W związku z dzisiejszą debatą nad projektem polscy filmowcy postanowili się zmobilizować i wystosować apel do rządzących, prosząc o przyjęcie projektu ustawy usuwającej luki w oskładkowaniu i niosącej pomoc dla rodzimej branży. W liście Gildii Reżyserów Polskich zatytułowanym „Ratujmy kinematografię” można przeczytać:
– W obliczu katastrofy polskiej kinematografii wywołanej pandemią, wzywamy wszystkie siły parlamentarne do głosowania w czasie obecnego posiedzenia Sejmu za projektem ustawy, usuwającej luki w oskładkowaniu podmiotów czerpiących korzyści z obrotu polskimi filmami. Środowiska filmowe traktują to głosowanie jako chwilę prawdy dla wszystkich polskich parlamentarzystów bez względu na ich przynależność polityczną. Polska kultura jest dobrem wspólnym wszystkich Polaków. W obecnej sytuacji może przetrwać tylko dzięki wspólnym i odpowiedzialnym działaniom wszystkich sił politycznych.
List podpisał Zarząd Gildii Reżyserów Polskich: Andrzej Jakimowski, Joanna Kos-Krauze, Agnieszka Holland, Leszek Dawid, Sławomir Fabicki, Borys Lankosz, Paweł Maślona, Łukasz Ronduda, Andrzej Saramonowicz, Janusz Zaorski.
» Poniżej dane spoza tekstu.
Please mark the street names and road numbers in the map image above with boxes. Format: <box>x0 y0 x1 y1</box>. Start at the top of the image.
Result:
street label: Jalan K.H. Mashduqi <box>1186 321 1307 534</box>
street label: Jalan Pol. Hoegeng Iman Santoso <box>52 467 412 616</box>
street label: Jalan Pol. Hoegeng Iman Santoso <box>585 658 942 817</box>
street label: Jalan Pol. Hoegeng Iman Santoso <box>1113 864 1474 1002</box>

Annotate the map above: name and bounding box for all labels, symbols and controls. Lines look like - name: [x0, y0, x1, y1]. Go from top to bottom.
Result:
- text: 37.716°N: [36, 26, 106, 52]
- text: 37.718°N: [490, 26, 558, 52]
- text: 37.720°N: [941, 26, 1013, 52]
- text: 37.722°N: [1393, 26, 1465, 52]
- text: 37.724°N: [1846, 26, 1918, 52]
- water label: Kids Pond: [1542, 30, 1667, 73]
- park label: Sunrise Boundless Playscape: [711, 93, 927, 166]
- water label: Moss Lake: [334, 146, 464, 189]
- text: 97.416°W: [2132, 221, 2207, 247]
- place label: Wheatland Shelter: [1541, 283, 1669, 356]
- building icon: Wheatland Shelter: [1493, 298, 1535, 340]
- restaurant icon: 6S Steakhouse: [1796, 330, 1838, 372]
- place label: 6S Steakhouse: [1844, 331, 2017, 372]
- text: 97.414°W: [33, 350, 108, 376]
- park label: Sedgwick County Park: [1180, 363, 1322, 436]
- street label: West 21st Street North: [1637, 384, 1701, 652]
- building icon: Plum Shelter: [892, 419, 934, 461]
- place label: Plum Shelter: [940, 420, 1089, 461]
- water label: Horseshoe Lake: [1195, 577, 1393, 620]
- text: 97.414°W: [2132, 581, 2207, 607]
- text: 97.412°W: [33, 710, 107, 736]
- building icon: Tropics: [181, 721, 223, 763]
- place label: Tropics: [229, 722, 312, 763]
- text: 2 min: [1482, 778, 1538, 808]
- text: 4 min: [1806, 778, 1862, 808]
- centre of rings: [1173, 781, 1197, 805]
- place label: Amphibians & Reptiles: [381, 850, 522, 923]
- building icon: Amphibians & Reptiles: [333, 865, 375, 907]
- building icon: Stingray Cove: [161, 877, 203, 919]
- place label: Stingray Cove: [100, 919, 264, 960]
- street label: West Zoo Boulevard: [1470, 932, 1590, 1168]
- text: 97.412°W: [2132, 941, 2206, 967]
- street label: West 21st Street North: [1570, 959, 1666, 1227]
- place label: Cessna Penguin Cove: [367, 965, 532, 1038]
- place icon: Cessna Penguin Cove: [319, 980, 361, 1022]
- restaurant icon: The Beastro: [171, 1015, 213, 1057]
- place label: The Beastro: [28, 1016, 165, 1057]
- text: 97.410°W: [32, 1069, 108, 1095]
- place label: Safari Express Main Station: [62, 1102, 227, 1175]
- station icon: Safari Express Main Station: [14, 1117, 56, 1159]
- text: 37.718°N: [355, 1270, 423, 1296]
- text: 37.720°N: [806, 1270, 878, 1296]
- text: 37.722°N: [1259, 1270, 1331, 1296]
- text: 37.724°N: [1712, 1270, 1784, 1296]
Ze strony polishdirectors.com.
Podobne kroki podjęła Polska Akademia Filmowa, która zrzesza prawie 700 polskich reżyserów (stan na wrzesień 2019). W tak samo zatytułowanym apelu (podkreślonym wykrzyknikiem na końcu) pisze:
– Polska kinematografia została w ciągu jednego dnia porażona wirusem: kina, w których pokazywaliśmy nasze filmy, zostały zamknięte, jednego dnia zakaz zgromadzeń zatrzymał produkcję wielu dziesiątków nowych filmów.

Kultura w państwie

Bardzo popularne streamingi za sprawą zaledwie 1,5% wpływów mogłyby w nieoceniony sposób pomóc rodzimemu filmowi, a nawet uratować go przed katastrofą. Tego, że polskie filmy są wartościowe, dowodzą kolejne laury na światowych festiwalach. Chociażby dzisiaj w nocy czasu wschodnioeuropejskiego „Sala samobójców. Hejter” Jana Komasy zdobyła nagrodę dla Najlepszego filmu międzynarodowego na Tribeca Film Festival, którego współtwórcą jest Robert De Niro. Opodatkowanie serwisów VOD jest też sprawiedliwą regulacją zgodną z dyrektywą europejską, którą wprowadzono w nawet wyższym procencie w innych krajach Unii Europejskiej. O tym, jak ważna dla społeczeństwa jest kultura, warto uczyć się np. od Niemców, którzy obiecali aż 50 miliardów euro pomocy dla branży kulturalnej w swoim kraju w związku ze stratami, jakie ponosi w wyniku pandemii koronawirusa.